Furthermore, a crucial component of the Rensselaer community is the cohort of international students, many of whom are studying 100% remotely with a 12-hour difference in time zones. At the start of the fall semester, Ma saw many of them trying to juggle attending classes and labs while maintaining a balanced life. To support their needs, Ma now teaches a class at 9 p.m. on Wednesday nights to accommodate schedules across the globe. As for office hours, those have had to evolve, too. Because of the mandated public health guidelines, most students can no longer visit their professors in person in an office during set hours a few times each week. To address this issue, Don Schwendeman, a professor and head of the Department of Mathematical Sciences, along with his colleague, Professor Ash Kapila, incorporated Piazza, an online Q&A platform, into their sophomore-level mathematics course.
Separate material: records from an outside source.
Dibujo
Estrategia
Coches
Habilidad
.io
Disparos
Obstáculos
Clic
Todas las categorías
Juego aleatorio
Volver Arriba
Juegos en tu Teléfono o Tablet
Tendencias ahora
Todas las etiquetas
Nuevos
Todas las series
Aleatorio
Schwendeman says they and their team of graduate teaching assistants are online regularly, seven days per week from 8 a.m. to 9 p.m., to answer students’ questions. He says that with an average response time of just 22 minutes, students are now actually getting a response more quickly than in traditional office hours pre-pandemic. Other faculty in the math department have also adopted Piazza to help interact with the students in their courses.
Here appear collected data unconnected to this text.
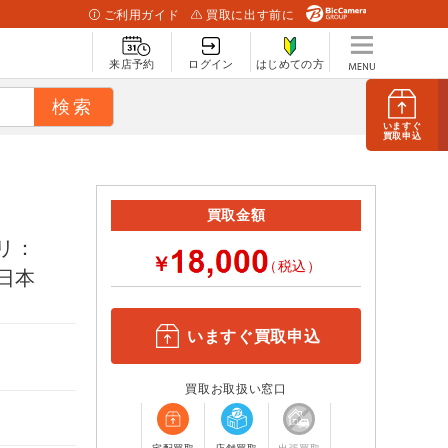
ご利用ガイド
買取に出す前に
来店予約
ログイン
はじめての方
いますぐ
買取申込
買取金額
メモリ：
￥
（税込）
 /日本
いますぐ買取申込
買取お取扱い窓口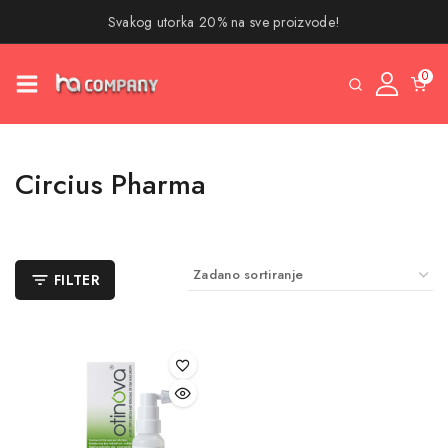
Svakog utorka 20% na sve proizvode!
0
Circius Pharma
FILTER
And the assessment of students’ work has had to change as well. Professors are no longer able to hand out paper tests in a classroom and grade them at the end of the day. Students are not in class; they’re scattered across time zones and professors have no way to safeguard against cheating. Shayla Sawyer, an associate professor in the Department of Electrical, Computer, and Systems Engineering, has addressed this issue by using new assessment methods to ensure academic integrity while examining how well a student uses the knowledge they’ve gained. Sawyer incorporates a pedagogical concept she calls Exam Rework into her grading.
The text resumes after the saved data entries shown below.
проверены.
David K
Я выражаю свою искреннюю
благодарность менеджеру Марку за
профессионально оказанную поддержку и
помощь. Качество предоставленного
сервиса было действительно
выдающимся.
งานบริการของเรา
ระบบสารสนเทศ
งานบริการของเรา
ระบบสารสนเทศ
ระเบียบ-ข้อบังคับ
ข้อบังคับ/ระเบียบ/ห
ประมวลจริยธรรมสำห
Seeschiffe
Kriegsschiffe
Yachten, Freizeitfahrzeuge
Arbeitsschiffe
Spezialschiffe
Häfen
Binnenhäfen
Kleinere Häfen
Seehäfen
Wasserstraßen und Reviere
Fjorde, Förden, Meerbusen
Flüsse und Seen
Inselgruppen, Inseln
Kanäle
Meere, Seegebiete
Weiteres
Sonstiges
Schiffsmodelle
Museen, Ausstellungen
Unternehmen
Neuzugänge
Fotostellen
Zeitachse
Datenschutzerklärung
In Exam Rework, the students are given the opportunity to design a new problem similar to one they missed and then explain their solving process as they rework the problem via video or audio recording. According to Sawyer, this method gives her two modes of evaluation, design and analysis, to assess comprehension while providing students the opportunity to shore up any misunderstandings after an exam and get a few points back. “Focusing the evaluation on the correct process over correct answers not only reinforces ethical engineering practices in their future careers,” Sawyer says, “but gives students some positive reinforcement that understanding how and why a procedure is used is valuable.”
“The daily subtle, consistent, and deliberate interactions of the learning community are immeasurably important to the mental, social, and academic growth of all students,” says Sawyer.
And though the global health crisis has forced change upon society, change sparks innovation and opportunities — in science, in research, and in pedagogical methods at Rensselaer. Sawyer sums it up for the faculty across campus.
“We are making the best of it by depending on each other as much as we can, being as flexible as we can without sacrificing quality of learning, asking a lot of questions about how things are done even if those questions don’t yet have answers, and reacting to new situations with a measure of grace.”